I have watched Alma represent me for four terms and came away from my time on City Council believing our city deserves truer representation at the state level. I entered this race to do better for Tucson, and I filed this challenge for the same reason.
A Secretary of State has significant discretion in how campaign finance enforcement is applied, including when penalties are pursued, enforced, or allowed to sit unresolved. The issue is not who holds the office today. It is that the system allows for inconsistency, and that inconsistency can be exploited.

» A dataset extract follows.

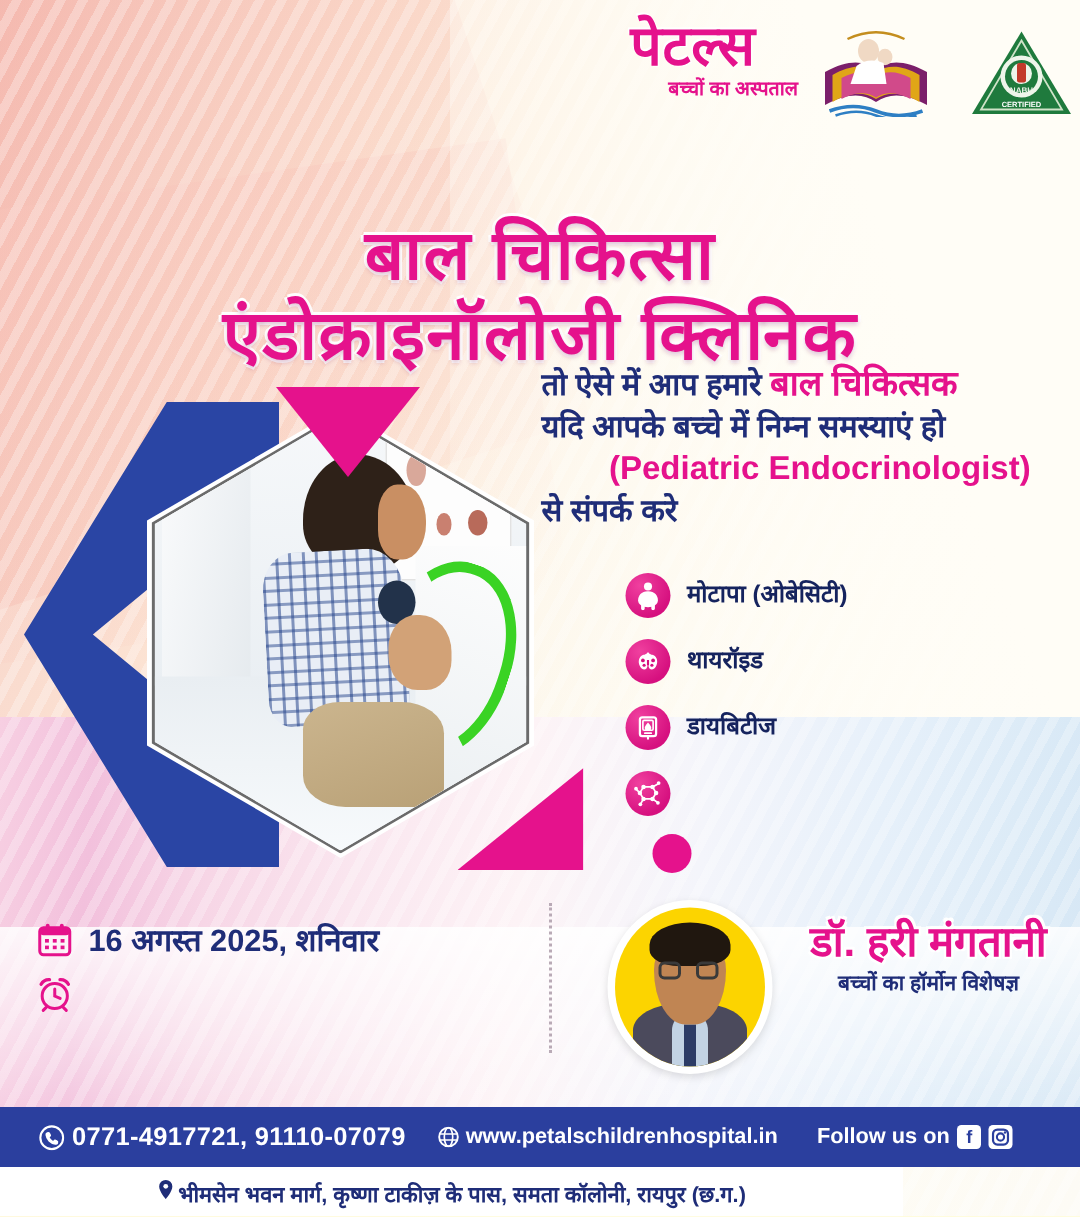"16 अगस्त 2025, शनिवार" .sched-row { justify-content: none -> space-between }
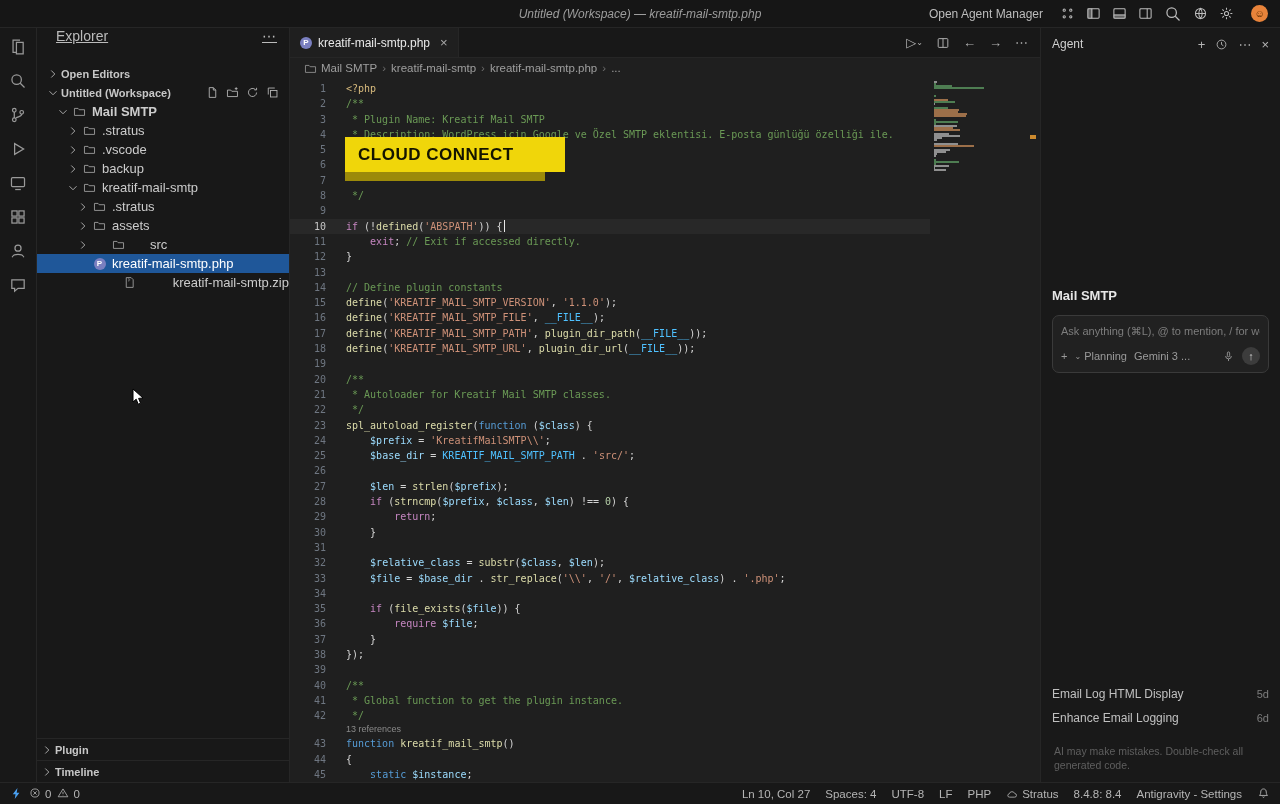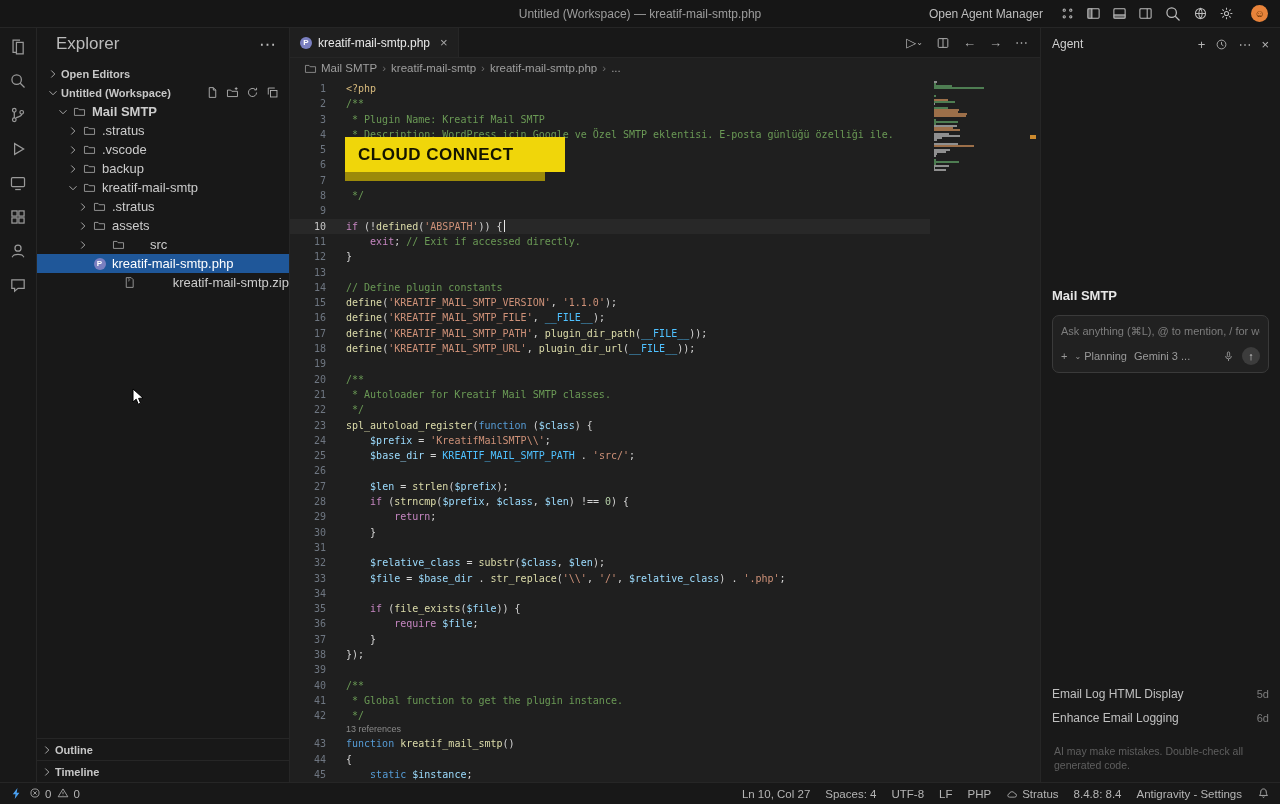"Untitled (Workspace) —" .tb-title { font-style: none -> italic }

That is why it matters that this challenge comes from within our own party, while a Democrat holds the office responsible for administering the law. If Democrats are willing to bring this kind of case against another Democrat under a Democratic Secretary of State, then the principle becomes bigger than party. It reinforces that the rules apply regardless of who benefits politically in the moment.
Many would rather look away and let voters sort it out. But ballot access itself is governed by law. We already accept that candidates must meet residency requirements, age requirements, signature thresholds, and filing deadlines. Campaign finance compliance is no different when the law makes it relevant to whether someone can get on the ballot.
If the court finds that the law does not support this challenge, then so be it. That is what courts are for. But if the law does support it, then looking away would be its own kind of failure.
And sometimes, that means taking a member of your own party to court.